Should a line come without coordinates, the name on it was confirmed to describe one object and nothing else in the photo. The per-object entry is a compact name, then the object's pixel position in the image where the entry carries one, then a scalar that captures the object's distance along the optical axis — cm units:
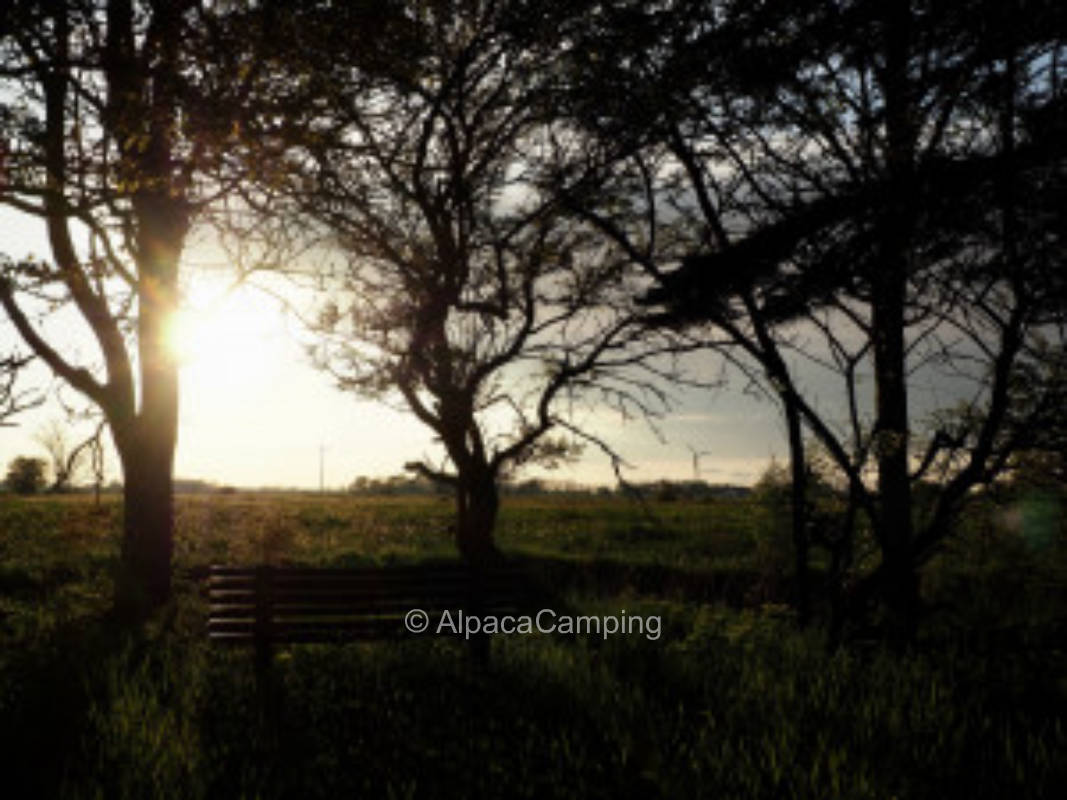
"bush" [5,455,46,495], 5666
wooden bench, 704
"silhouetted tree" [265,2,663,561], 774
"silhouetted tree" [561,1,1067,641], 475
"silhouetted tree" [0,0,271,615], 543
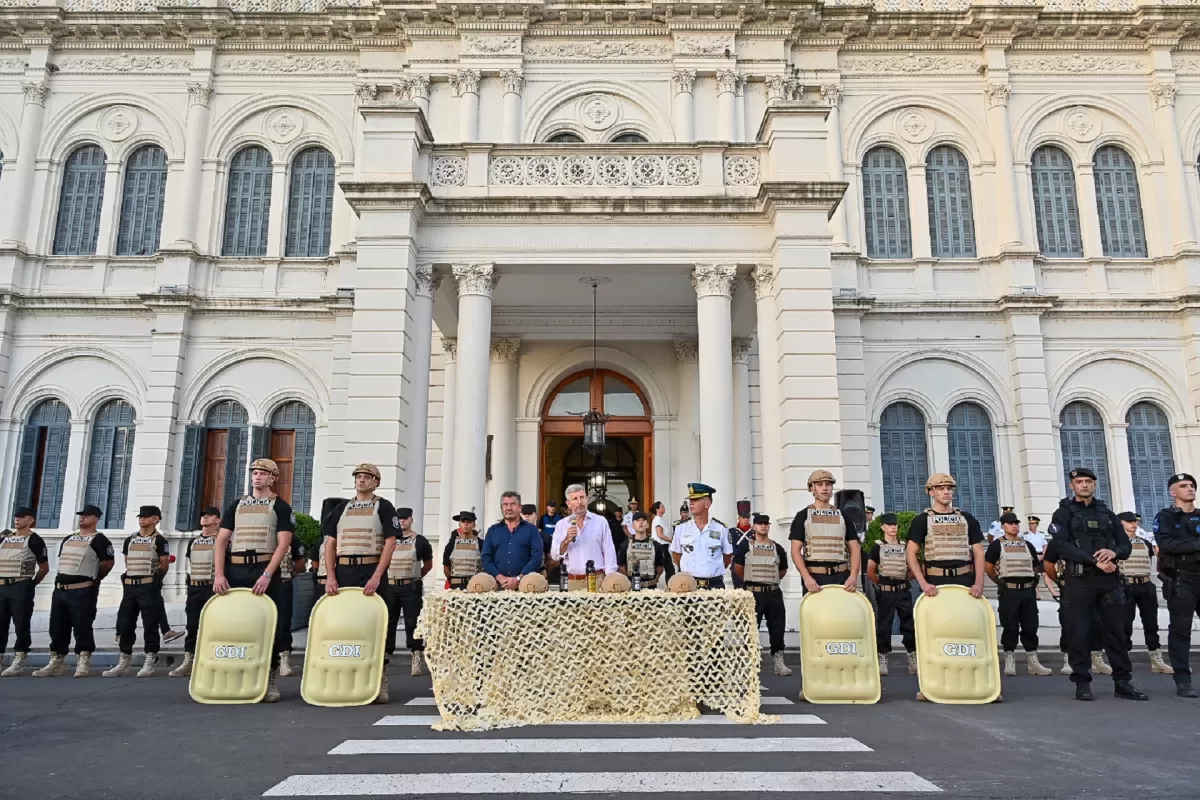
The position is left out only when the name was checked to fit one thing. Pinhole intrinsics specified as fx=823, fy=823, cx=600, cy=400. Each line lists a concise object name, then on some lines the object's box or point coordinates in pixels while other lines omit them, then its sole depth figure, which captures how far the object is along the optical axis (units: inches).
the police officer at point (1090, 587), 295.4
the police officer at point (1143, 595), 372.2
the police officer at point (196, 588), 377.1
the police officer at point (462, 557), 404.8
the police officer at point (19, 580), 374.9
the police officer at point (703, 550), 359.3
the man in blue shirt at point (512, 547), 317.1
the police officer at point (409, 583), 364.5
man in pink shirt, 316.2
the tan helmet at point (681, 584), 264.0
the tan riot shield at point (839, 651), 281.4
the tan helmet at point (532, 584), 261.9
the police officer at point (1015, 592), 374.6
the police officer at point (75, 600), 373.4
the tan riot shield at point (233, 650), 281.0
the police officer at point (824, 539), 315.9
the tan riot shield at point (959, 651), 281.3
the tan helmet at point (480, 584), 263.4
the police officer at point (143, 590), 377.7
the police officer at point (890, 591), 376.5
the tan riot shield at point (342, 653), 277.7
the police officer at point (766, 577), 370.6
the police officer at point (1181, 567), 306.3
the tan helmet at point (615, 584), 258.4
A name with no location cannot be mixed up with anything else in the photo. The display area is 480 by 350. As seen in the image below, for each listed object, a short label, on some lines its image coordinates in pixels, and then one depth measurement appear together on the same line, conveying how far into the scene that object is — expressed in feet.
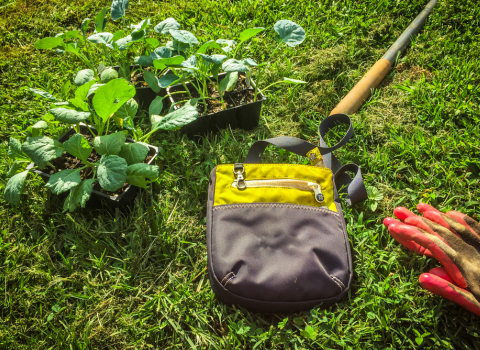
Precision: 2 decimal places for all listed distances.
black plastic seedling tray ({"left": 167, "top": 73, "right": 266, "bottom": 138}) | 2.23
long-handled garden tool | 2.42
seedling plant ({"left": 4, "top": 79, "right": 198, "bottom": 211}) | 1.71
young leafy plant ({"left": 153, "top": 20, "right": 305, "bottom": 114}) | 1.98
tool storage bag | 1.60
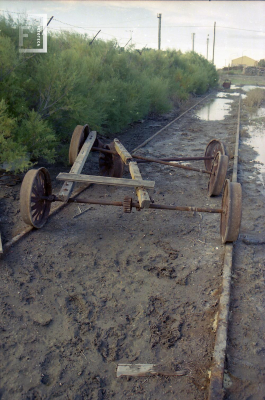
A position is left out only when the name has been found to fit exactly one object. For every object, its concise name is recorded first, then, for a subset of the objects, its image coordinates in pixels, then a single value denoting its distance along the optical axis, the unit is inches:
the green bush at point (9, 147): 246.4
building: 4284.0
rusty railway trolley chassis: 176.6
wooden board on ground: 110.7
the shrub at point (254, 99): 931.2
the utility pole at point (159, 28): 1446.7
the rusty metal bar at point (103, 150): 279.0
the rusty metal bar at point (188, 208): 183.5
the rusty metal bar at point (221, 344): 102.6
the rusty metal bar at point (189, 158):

* * *

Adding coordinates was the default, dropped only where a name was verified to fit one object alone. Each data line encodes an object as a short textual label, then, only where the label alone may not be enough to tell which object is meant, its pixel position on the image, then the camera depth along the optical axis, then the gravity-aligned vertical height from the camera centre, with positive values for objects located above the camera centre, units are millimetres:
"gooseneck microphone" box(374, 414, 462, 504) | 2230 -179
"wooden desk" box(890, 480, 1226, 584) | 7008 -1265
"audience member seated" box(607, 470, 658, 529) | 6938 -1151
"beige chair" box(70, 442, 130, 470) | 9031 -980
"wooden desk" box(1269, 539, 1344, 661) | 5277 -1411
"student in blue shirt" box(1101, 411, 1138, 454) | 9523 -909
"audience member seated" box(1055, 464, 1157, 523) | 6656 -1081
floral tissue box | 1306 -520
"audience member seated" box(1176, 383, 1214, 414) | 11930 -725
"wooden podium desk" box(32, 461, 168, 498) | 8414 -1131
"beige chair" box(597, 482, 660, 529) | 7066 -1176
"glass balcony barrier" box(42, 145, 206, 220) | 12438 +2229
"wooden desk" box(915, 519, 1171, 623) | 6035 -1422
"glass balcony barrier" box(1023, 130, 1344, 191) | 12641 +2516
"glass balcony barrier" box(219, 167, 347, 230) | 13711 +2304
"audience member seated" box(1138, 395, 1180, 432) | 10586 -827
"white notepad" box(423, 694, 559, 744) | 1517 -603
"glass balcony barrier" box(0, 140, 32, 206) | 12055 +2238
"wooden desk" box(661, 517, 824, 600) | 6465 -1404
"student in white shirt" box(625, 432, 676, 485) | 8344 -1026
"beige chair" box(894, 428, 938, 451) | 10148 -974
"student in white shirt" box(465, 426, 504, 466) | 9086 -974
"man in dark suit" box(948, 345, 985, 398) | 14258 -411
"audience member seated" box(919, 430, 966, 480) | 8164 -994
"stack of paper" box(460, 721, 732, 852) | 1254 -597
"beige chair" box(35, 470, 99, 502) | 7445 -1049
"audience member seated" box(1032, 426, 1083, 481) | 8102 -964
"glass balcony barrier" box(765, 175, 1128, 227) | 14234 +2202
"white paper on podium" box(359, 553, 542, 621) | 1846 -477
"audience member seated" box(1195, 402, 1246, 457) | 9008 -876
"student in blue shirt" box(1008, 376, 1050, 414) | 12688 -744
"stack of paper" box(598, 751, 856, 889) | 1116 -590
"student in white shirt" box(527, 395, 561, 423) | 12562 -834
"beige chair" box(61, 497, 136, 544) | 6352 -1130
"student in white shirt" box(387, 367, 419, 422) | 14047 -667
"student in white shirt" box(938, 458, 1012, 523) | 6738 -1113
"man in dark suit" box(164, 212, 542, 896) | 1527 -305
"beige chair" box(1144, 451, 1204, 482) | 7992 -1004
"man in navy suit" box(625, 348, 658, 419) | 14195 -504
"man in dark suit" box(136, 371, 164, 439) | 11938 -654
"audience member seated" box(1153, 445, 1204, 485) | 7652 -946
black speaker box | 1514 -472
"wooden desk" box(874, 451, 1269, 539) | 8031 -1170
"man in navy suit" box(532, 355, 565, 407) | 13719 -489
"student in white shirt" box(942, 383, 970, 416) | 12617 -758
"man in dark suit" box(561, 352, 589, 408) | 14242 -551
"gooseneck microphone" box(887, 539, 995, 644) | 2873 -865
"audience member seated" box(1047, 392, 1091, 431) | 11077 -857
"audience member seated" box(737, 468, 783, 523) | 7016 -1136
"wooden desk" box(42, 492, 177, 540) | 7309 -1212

--

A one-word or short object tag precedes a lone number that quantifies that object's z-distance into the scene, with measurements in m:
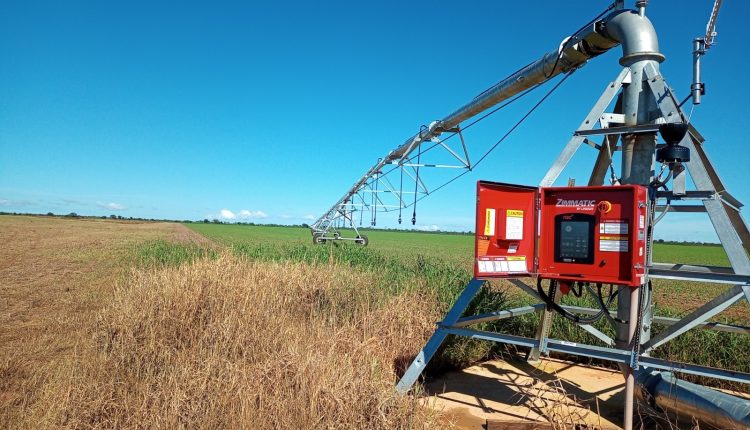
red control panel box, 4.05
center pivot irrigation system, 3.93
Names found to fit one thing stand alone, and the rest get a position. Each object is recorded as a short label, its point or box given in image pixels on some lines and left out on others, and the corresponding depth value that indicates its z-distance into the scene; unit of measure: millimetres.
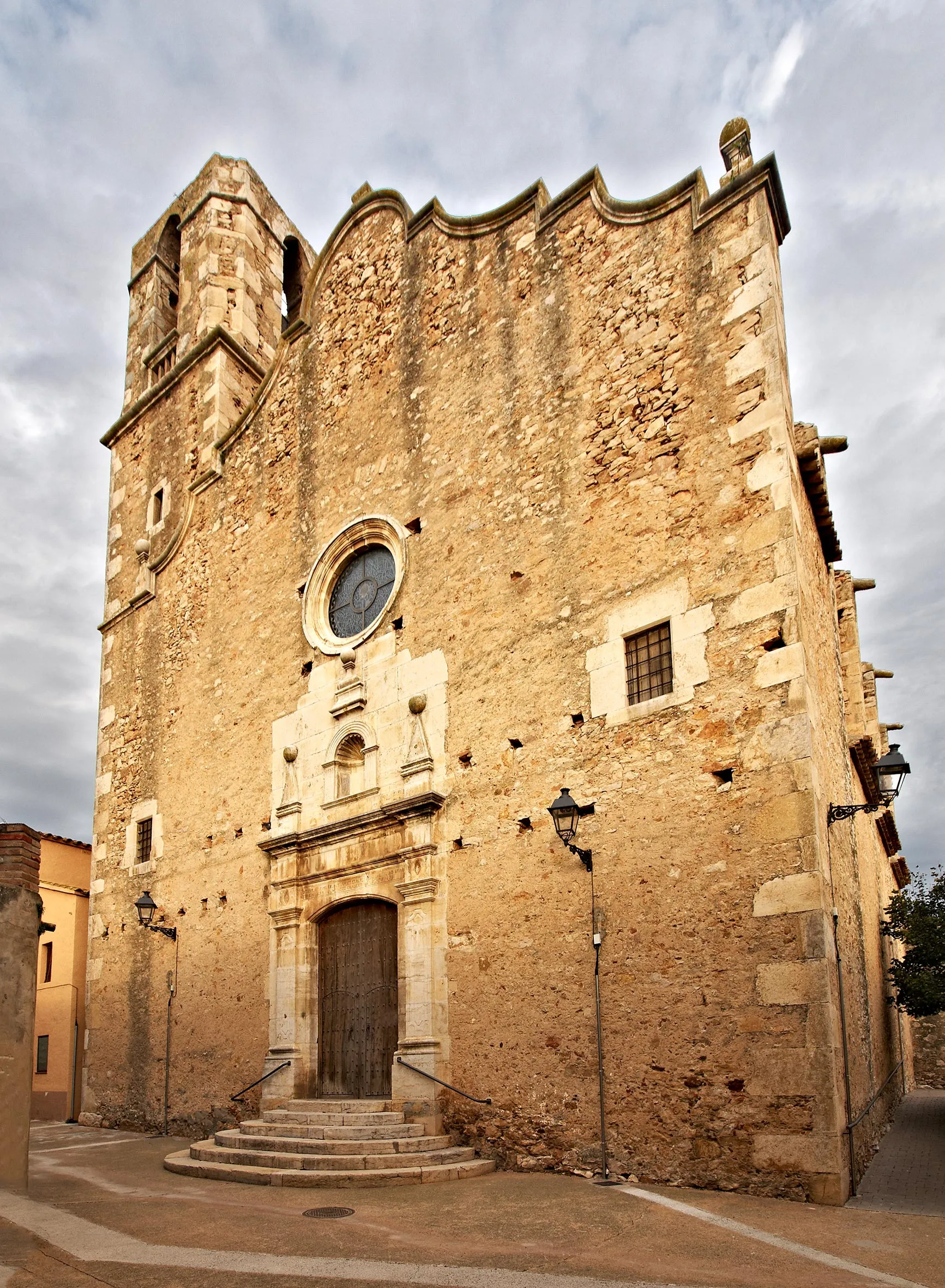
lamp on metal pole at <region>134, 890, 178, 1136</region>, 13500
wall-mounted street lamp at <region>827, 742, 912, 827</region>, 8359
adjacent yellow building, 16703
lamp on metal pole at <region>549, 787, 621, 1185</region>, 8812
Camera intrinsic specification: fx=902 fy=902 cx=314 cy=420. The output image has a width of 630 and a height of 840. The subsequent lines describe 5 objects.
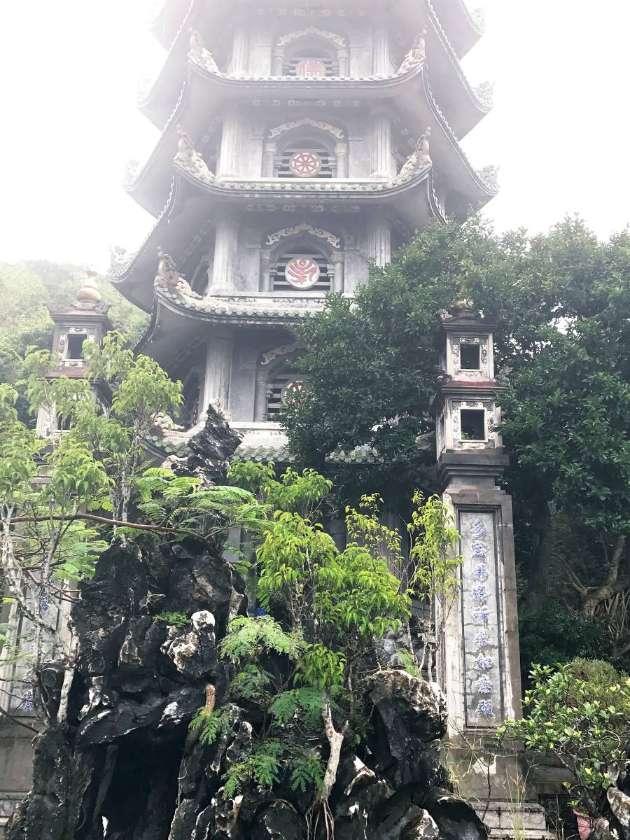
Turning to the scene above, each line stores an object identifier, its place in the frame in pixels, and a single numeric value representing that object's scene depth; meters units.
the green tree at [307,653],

### Problem details
Working from the entries above, filter out every line that lacks "plant" and copy what remains.

### Solution to this task
seedling plant ({"left": 4, "top": 79, "right": 198, "bottom": 211}) | 1.71
young leafy plant ({"left": 153, "top": 20, "right": 305, "bottom": 114}) | 1.98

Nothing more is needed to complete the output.